Afterwards a group of us went to Twain's. We drank pints and ate fish and chips. Shannon called our friend Karl who recounted ribald tales of ordinations past and various legends, which refreshed us with their grotequeness and laughter. It turned out to be a carnivalesque evening after all: what with the feasting, the ribaldry, the grotesquery and laughter.

Thursday, November 01, 2007

It's November now

It's November now - Fall, the season where we celebrate the Autumn of humanity, where Adam and Eve, disAbled raised Cain. Enoch already they flooded, Aunty Deluvianne, arc de triomphefetted their babble, and ur-Urian unmenschenables adequate sacrifices of gout, frankenstein and merv.
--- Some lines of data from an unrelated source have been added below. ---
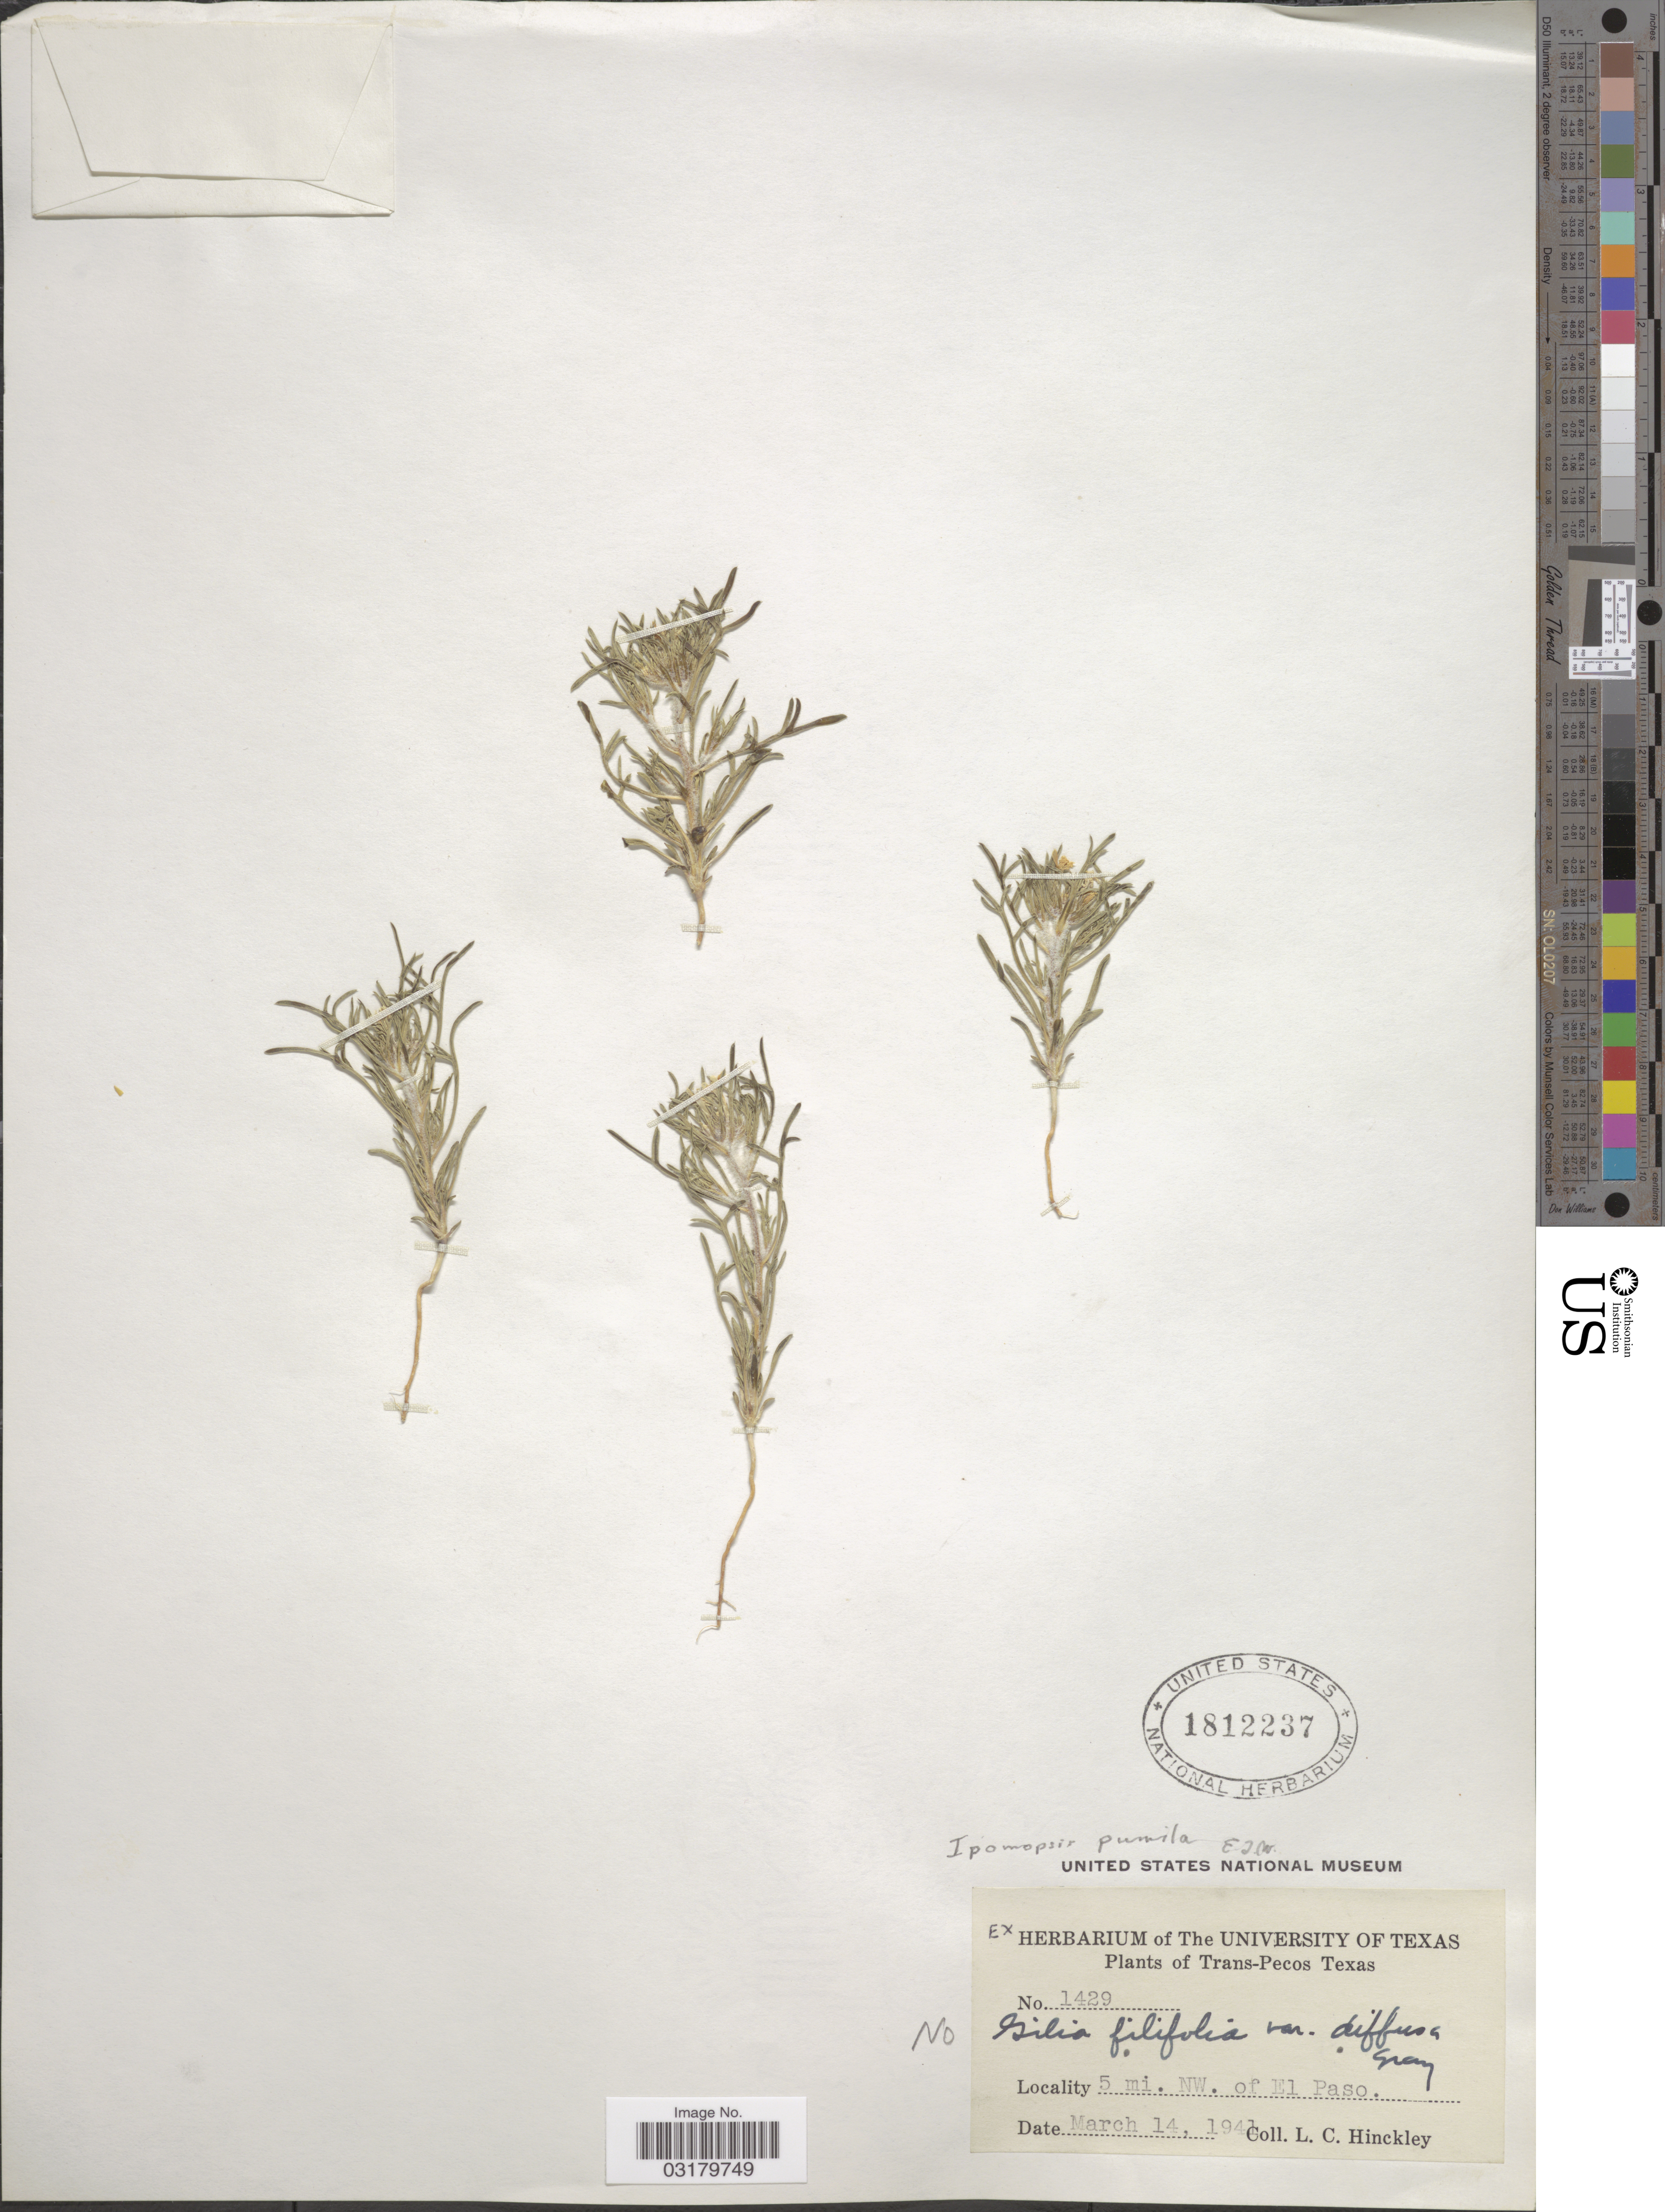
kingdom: Plantae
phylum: Tracheophyta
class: Magnoliopsida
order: Ericales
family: Polemoniaceae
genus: Ipomopsis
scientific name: Ipomopsis pumila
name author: (Nutt.) V.E. Grant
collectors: L. Hinckley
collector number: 1429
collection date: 1941-03-14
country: United States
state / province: Texas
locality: Trans-Pecos Texas. 5 mi. NW. of El Paso.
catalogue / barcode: US 1812237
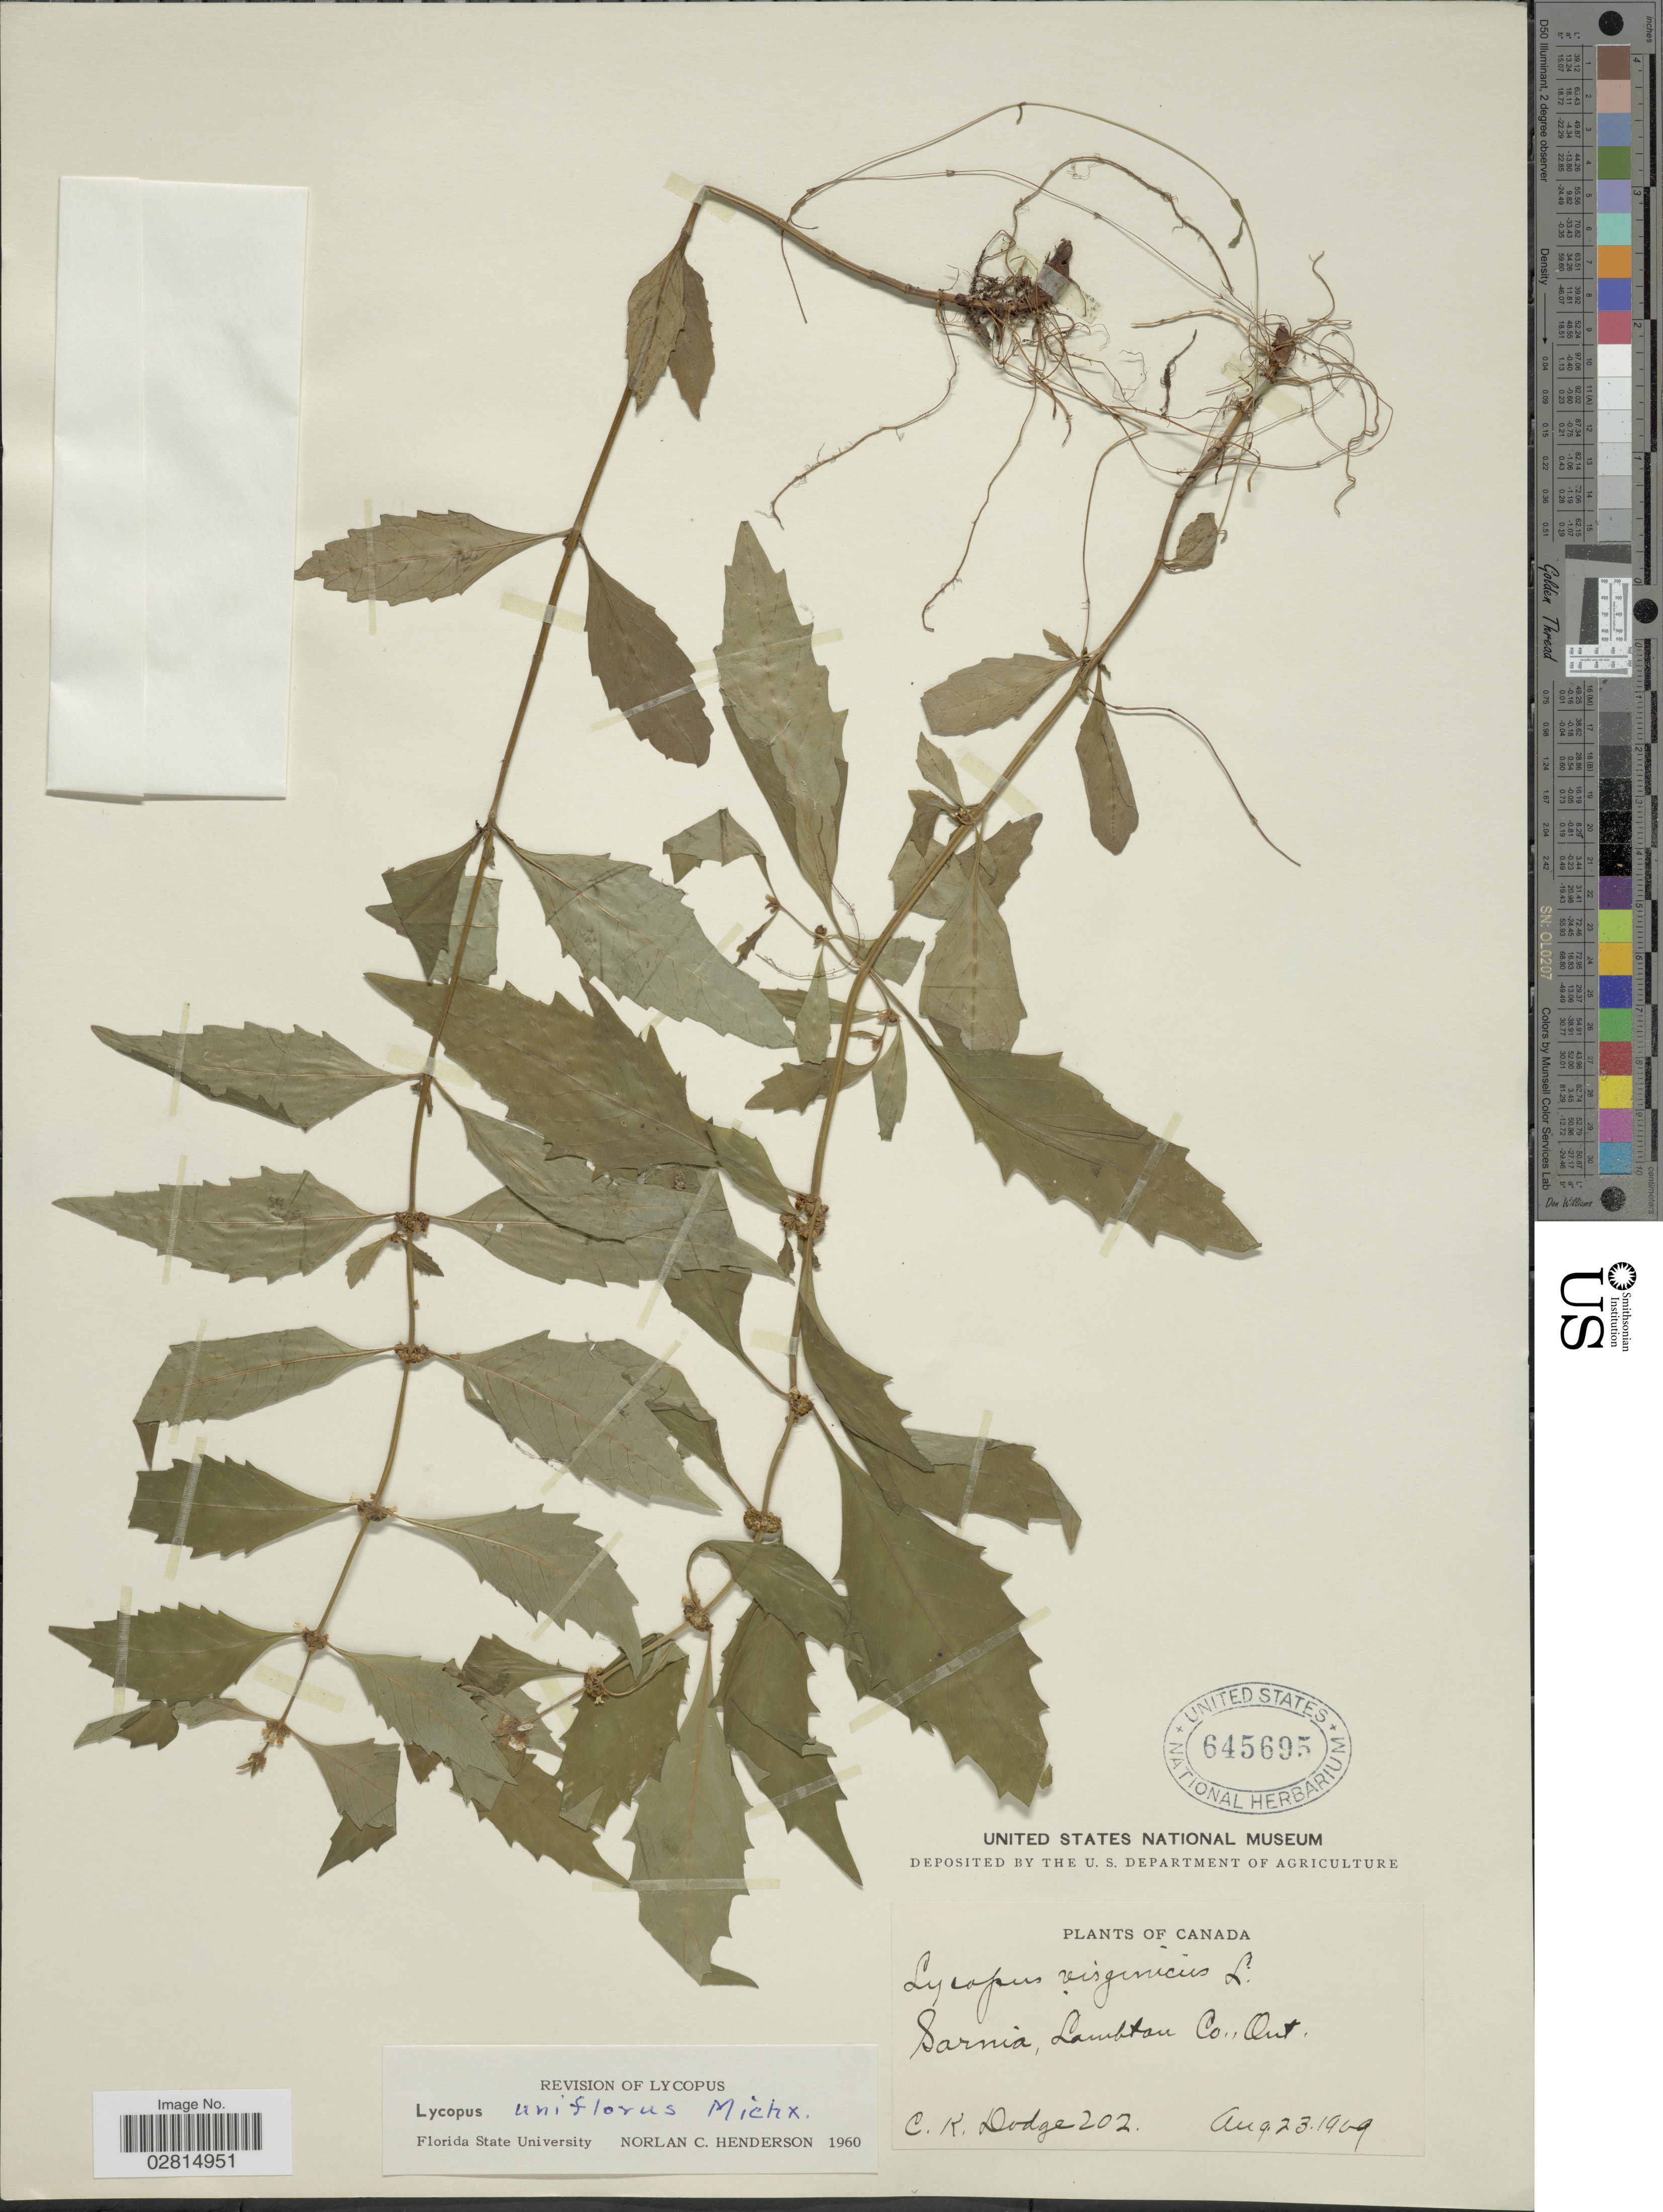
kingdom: Plantae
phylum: Tracheophyta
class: Magnoliopsida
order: Lamiales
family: Lamiaceae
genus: Lycopus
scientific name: Lycopus uniflorus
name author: Michx.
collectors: C. Dodge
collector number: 202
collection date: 1909-08-23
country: Canada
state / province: Ontario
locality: Sarnia, Lambton Co., Ont.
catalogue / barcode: US 645695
It came about in those days, along the river Euphrates, **** said "lights" and divided the lithe from the awkwardly moving amphibious landing goal tendering tofu wabohuites of Kenosha, Wisk Cosine. Sines and nomine worked wonders and all the saints weened hollow days and pumped full knights, rooked and bishop pricked fungible goods and evens, getting. And then arose a pharaoh that knew not where the remote was, not the remotest idea, and **** spoke to Moscowitz burning brush saying, "go tell that that that that that that," and so it was, and came to pass, and happened, that from that day till this and even till this day, that wherever that that that that is that-ed, that those that that that that even till this day and a day and half a day hoist a moist frothy two and a half eight and a quarter before half and a hilt halter top topped unter den linden and through the hills to grossmutter's hause wir knock dame treffen hen arf!
And then arose Shamgard who killed six full days of time with a hang nail.
Deb, the Canaan knischites bee, hailed Jael time and her trepanatorish arts, pegged barracks heading home.
Judge for yourself and they did as each did what was left of their own time and righted themselves acquitted. What the ex-honor ate.